There has been alot of migration in the "hipster" and artsy/creative fields from NYC - especially Brooklyn - to Philly, specifically Fishtown/Kensington and Northern Liberties. I stayed in a recently-renovated Fishtown rowhouse with a Haitian-American and Jewish couple from Fort Greene, and they had said many of their friends similarly made the move. Of course, these are people knee-deep in the art game, with actual projects, showings and portfolios, and are not the transplant wannabe's moving to Brooklyn because it's "cool", or what they see on Girls. Obviously, there is more to it, but this fits within the whole "more space for less" narrative that so often characterizes artist movement and transience. Through-the-roof real estate costs and COL have sent lots of NYC artists to Philly, Portland, Baltimore, Berlin, Detroit, or even deeper into Brooklyn.
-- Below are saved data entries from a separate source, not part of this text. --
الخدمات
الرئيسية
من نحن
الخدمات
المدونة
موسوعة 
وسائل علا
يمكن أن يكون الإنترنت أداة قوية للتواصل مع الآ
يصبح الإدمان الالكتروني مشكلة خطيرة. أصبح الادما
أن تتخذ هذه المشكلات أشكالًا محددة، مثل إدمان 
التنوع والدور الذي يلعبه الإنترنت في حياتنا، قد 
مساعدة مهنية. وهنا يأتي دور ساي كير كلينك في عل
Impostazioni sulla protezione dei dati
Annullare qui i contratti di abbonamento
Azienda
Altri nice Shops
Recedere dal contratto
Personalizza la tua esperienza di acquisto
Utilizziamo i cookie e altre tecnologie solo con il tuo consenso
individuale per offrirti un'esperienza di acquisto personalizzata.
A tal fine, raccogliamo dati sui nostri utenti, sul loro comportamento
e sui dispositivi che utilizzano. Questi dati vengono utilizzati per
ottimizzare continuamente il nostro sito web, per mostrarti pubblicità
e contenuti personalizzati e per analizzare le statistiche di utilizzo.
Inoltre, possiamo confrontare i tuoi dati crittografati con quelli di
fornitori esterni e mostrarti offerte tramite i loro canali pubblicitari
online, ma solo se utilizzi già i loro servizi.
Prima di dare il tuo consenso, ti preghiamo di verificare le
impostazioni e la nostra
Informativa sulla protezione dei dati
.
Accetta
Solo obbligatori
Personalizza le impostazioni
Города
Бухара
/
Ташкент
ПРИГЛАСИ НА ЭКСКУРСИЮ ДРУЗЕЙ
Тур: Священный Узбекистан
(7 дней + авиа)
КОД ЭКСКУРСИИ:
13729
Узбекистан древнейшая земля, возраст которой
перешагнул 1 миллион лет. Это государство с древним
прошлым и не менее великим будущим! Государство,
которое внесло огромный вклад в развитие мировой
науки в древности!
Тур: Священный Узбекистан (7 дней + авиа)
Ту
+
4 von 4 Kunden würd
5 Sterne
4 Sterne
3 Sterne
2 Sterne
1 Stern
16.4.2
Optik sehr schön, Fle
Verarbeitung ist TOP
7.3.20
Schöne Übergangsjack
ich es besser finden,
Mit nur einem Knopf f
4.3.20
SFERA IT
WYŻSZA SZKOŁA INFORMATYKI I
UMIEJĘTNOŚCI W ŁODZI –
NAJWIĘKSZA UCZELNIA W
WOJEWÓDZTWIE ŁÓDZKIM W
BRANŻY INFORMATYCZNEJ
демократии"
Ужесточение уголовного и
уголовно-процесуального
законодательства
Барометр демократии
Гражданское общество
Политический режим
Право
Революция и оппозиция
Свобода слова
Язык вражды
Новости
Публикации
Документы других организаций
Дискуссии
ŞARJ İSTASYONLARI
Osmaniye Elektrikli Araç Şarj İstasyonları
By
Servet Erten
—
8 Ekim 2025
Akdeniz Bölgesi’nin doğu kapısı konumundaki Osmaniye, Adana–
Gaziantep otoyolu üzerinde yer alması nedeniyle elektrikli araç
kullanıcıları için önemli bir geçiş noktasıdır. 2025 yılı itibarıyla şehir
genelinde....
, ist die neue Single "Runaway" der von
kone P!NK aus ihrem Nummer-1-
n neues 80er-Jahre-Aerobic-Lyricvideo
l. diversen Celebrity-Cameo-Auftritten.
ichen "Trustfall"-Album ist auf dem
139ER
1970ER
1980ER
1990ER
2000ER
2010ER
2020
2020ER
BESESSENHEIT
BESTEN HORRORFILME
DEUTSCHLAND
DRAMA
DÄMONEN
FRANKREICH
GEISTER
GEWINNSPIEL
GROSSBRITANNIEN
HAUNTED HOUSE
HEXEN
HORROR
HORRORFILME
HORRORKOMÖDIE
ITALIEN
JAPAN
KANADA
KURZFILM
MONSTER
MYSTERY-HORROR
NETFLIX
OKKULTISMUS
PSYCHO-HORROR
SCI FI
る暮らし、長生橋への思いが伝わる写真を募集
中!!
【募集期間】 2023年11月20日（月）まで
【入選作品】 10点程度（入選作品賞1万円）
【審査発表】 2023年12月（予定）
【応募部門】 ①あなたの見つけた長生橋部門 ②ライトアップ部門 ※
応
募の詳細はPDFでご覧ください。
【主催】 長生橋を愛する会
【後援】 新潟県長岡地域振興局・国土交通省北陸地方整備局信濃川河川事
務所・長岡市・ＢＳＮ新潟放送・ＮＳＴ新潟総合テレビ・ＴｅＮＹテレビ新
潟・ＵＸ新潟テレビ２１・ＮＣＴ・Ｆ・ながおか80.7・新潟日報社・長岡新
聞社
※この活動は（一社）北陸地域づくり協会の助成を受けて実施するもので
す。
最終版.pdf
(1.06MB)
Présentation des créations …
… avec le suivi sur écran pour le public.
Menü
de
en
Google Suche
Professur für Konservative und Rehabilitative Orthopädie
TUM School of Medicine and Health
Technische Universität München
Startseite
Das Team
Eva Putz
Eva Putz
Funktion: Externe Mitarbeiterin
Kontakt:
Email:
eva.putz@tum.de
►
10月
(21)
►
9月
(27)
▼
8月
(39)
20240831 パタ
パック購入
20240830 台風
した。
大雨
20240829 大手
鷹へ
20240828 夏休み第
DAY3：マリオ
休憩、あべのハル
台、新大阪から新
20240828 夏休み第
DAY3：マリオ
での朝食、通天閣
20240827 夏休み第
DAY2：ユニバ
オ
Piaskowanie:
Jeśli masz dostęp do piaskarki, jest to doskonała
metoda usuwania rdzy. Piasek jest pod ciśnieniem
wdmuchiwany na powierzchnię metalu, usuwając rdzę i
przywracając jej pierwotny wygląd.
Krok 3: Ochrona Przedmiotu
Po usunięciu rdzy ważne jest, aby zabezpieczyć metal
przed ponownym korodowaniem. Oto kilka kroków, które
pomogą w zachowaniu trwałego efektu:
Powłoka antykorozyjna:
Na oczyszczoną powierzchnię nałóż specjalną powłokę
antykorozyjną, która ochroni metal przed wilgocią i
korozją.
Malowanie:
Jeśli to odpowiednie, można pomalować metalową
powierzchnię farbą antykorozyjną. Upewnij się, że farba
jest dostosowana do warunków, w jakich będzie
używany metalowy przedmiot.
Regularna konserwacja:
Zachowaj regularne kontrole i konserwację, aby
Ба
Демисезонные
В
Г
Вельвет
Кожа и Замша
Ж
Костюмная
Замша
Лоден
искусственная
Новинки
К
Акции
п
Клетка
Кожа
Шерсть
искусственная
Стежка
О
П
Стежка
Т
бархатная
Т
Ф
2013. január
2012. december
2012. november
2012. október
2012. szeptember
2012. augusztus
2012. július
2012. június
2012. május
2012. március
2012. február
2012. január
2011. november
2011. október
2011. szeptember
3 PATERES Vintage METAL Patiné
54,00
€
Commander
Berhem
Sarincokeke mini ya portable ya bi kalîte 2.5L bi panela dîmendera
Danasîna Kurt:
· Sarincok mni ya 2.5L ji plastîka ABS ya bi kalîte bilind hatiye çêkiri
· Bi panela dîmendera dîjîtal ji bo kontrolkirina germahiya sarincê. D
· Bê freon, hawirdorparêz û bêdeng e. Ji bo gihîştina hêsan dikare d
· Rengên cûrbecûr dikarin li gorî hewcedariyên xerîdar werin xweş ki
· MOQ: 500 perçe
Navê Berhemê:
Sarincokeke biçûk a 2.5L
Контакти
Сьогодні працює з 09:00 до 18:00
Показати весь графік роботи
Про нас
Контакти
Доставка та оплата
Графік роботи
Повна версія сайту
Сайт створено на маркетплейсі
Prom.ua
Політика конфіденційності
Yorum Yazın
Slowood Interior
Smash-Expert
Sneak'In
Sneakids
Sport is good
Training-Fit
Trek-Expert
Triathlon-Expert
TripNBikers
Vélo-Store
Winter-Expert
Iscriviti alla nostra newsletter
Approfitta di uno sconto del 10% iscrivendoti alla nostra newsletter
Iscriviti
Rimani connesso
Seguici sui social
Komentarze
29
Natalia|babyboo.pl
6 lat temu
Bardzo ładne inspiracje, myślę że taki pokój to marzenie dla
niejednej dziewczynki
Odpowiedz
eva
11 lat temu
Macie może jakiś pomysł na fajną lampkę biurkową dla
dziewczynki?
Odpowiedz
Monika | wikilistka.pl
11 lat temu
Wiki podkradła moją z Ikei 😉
Not buying into the silly, patronizing and borderline insulting "Sixth Borough" bs the NYT gave us a while ago, but this piece from a popular Philly blog makes mention of several trendy Brooklyn establishments opening up shop in Philly:
http://nakedphilly.com/fishtown/fran...fore-our-eyes/
Also, those Dominican bodegas with "Philly Cheese Steaks"? More often than not, those people have relocated from, or have ties to, NYC (in this case, Washington Heights, Inwood, and the West Bronx-adjacent communities across the Harlem River from them). Lots of the Chinese have roots in NYC, too, and they are often frequent patrons of the infamous Chinatown buses that run/ran between the cities' Chinatowns. However, I wouldn't go as far as saying they all come from NYC, even if the connection is clearly there.